Stef’s best moves for legs, bums and tums
Legs: Bulgarian Split Squat
‘This works your quads, hamstrings and glutes, making it a fantastic all-rounder exercise. It’s also a single-leg exercise, meaning it improves your strength, while also testing your balance, coordination and core control. It’s often easier to master than your traditional back squat and more “injury-proof”, too.’
‘Stand with your back to a bench or chair. Maintain a tight core and flat back as you place one foot on top of a bench behind you. Ensure a comfortable distance between you and the bench.
‘With your hands on your hips, the side of your head or out in front for balance, bend the front knee as you drop the back knee, driving your hips back and down. Allow your thigh to come parallel with the floor. Pause, then slowly return to the start position by extending the knee, but be sure not to lock it out at the top.’
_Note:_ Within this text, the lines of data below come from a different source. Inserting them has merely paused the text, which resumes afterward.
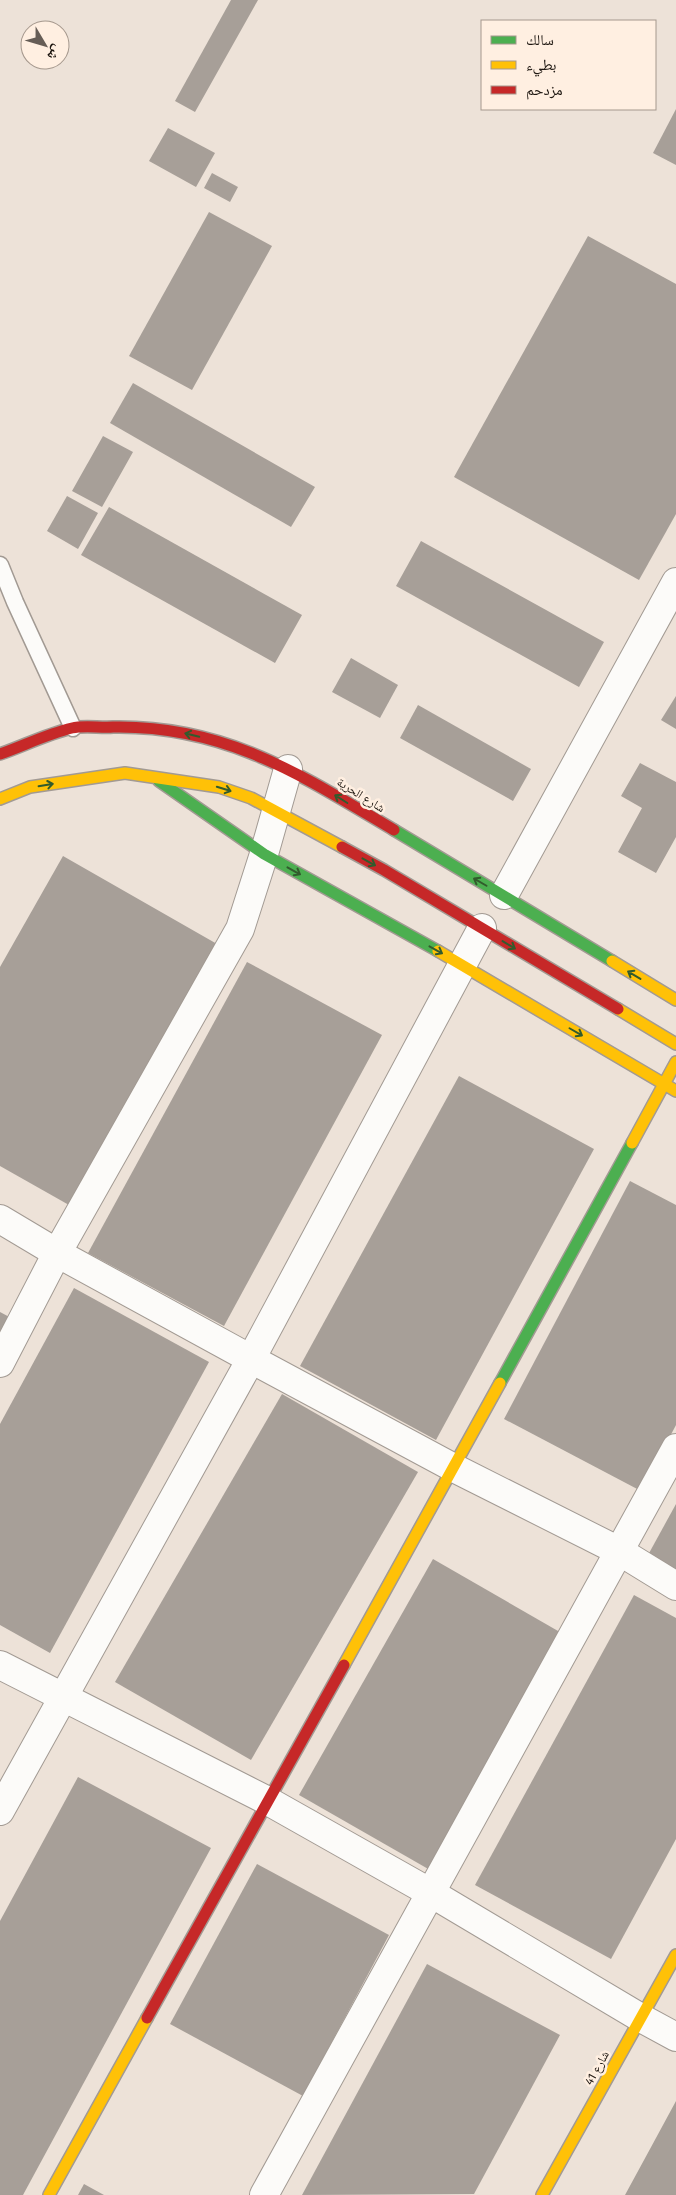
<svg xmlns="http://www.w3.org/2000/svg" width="676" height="2195" font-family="'Fira Sans','Noto Naskh Arabic',sans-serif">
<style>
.building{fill:#a79f98}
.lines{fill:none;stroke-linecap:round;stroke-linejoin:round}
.lane-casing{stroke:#a29a93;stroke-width:19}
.street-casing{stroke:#a29a93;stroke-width:30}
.fast-casing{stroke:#a29a93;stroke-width:14}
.slow-casing{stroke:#a29a93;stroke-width:14}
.jam-casing{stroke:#a29a93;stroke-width:14}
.lane{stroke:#fcfbf9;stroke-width:16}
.street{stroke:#fcfbf9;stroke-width:28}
.fast{stroke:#4caf50;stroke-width:11}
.slow{stroke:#ffc107;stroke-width:11}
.jam{stroke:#c62828;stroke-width:11}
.oneway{stroke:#325b2d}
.labels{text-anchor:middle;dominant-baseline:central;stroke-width:5;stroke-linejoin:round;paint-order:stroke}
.street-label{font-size:12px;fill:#1d1610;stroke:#ffefe1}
</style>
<rect width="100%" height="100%" fill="#ede2d8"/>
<!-- building -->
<g class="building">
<path d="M231,0H258L195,112L175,101Z"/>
<path d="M676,109V165L653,153Z"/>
<path d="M168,128L215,153L196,187L149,161Z"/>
<path d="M212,173L238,187L230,202L204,188Z"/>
<path d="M209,212L272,246L192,390L129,356Z"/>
<path d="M588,236L676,284V514L639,580L454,477Z"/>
<path d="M133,383L315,487L291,527L110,423Z"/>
<path d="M103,436L133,452L102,507L72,491Z"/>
<path d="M67,496L98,513L78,549L47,531Z"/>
<path d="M109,507L302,615L275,663L81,555Z"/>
<path d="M421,541L604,642L579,687L396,586Z"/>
<path d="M351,658L398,685L380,718L332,692Z"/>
<path d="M676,696V729L661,720Z"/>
<path d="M418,705L531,769L513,801L400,738Z"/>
<path d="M640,763L676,782V837L656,873L618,852L642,808L621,796Z"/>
<path d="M63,856L217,944L69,1205L0,1166V967Z"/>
<path d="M247,962L382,1035L224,1326L88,1253Z"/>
<path d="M459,1076L594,1149L436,1440L300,1366Z"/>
<path d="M630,1181L676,1205V1425L641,1491L504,1419Z"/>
<path d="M74,1288L209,1362L50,1653L0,1625V1424Z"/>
<path d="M0,1312L15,1320L0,1347Z"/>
<path d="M282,1394L418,1472L251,1760L115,1682Z"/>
<path d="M676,1504V1571L648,1555Z"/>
<path d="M433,1559L565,1635L430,1870L299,1795Z"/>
<path d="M634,1595L676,1618V1839L611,1959L475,1885Z"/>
<path d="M78,1777L211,1848L23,2195H0V1921Z"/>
<path d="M257,1864L389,1935L303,2096L170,2024Z"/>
<path d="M427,1964L560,2035L474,2194L302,2195Z"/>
<path d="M676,2101V2195H625L650,2149Z"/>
<path d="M84,2184L104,2195H78Z"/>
</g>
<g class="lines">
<!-- lane casing -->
<g class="lane-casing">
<path id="lane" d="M0,565L15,602L73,728"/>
</g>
<!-- street casing -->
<g class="street-casing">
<g id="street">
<path d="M504,895L676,582"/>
<path d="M0,1219L57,1253L251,1359L454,1468L619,1551L676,1586"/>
<path d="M0,1363L57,1253L240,929L264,854L288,769"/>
<path d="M0,1665L268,1801L431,1893L641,2018L676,2037"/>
<path d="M0,1811L251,1359L482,928"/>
<path d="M264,2195L676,1448"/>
</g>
</g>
<!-- fast casing -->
<g class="fast-casing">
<g id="fast">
<path d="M159,781L264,854L438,951"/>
<path d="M394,830L612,961"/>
<path d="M500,1383L632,1143"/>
</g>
</g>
<!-- slow casing -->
<g class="slow-casing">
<g id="slow">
<path d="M0,799L30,787L125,773L219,787L251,798L342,847"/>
<path d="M438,951L676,1091"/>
<path d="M612,961L676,1000"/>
<path d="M618,1009L676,1044"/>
<path d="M632,1143L676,1062"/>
<path d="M344,1665L500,1383"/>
<path d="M49,2195L147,2018"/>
<path d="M542,2195L676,1955"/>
</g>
</g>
<!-- jam casing -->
<g class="jam-casing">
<g id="jam">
<path d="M0,754C23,746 47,734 72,728C84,725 100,728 113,727C226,725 301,775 394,830"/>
<path d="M342,847L384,870L618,1009"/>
<path d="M147,2018L344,1665"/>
</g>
</g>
<!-- lane -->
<use href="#lane" class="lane"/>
<!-- street -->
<use href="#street" class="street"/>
<!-- fast -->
<use href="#fast" class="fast"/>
<!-- slow -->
<use href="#slow" class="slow"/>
<!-- jam -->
<use href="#jam" class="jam"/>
</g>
<!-- one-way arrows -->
<defs><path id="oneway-shaft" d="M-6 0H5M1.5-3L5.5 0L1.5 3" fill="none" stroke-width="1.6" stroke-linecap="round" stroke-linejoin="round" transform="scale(1.25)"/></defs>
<g class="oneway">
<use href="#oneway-shaft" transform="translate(192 735) rotate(-166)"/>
<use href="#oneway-shaft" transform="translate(46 785) rotate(-9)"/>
<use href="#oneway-shaft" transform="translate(224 789) rotate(17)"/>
<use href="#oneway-shaft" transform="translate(341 799) rotate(-148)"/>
<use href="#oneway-shaft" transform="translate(369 862) rotate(29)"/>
<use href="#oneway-shaft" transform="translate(294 871) rotate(29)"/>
<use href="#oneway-shaft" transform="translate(480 882) rotate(-150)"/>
<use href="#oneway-shaft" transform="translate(509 945) rotate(31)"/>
<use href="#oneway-shaft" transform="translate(436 950) rotate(29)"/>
<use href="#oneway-shaft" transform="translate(634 975) rotate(-149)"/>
<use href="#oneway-shaft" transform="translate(576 1032) rotate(30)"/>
</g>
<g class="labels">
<!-- street labels -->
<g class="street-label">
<text transform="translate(361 795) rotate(32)">شارع الحرية</text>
<text transform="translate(597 2068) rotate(-61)">شارع 41</text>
</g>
</g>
<!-- legend -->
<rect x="481" y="20" width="175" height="90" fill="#ffefe1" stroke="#a5988d"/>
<rect x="491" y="36" width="25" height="8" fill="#4caf50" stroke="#a5988d"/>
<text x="526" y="45" font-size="15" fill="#1d1610">سالك</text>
<rect x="491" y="61" width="25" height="8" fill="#ffc107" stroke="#a5988d"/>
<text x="526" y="70" font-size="15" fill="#1d1610">بطيء</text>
<rect x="491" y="86" width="25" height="8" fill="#c62828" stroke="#a5988d"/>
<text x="526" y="95" font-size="15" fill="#1d1610">مزدحم</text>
<!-- north arrow -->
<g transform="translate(45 45) rotate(128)"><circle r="24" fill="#ffefe1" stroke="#a5988d"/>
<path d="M0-4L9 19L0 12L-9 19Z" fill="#665d56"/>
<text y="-8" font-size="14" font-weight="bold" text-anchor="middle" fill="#1d1610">ش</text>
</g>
</svg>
‘Ten reps on one leg before changing to the other. Add dumbbells if you want more of a challenge.’
Bums: Barbell Hip Thrust
‘If you want to build and develop your bum then the barbell hip thrust is one of the number one exercises you should be incorporating into your training every week.
‘As well as targeting your glutes, you’ll also get some hamstring and quad activation, too. The hip thrust also builds strength and improves stabilisation through the lower back, which results in a more functional and pain-free body.’
‘Sitting on the floor, knees pointing 90 degrees up in front of you, start with your upper back supported by a padded surface behind you (such as a bench or soft box) and a barbell resting across your hips. Place your feet hip-width apart with your toes slightly turned out. Grip the barbell firmly in each hand.
‘Focusing the tension in your glutes, drive your hips up until they’re parallel to the floor, making sure to keep your heels pressed firmly into the ground. Keep your eyeline looking forward throughout the movement. Pause at the top and then return with control to the start position.’
‘Perform ten to 12 reps. If you’re training at home, use a chair or sofa for back support and instead of a barbell opt for a dumbbell across your lap (or any weight you have at home, such as a filled large water bottle).’
Tums: Shoulder Tap (Bear Position)
‘Though crunches seem to be the go-to core exercise, the reality is they are not actually that effective for working your core and can exacerbate already poor posture.
‘The bear position shoulder tap is great because it challenges your core to stabilise and control your body position – which is exactly what your core is designed to do.’
‘Get onto all fours on an exercise mat with your hands directly under your shoulders and your knees directly under your hips. Lift your knees so they hover a few inches off the floor. This is your start position.
‘Maintaining a braced core and neutral spine, lift your left hand on the floor and reach across to tap your right shoulder. Return the left hand back to the floor and then repeat the same movement with your right hand.’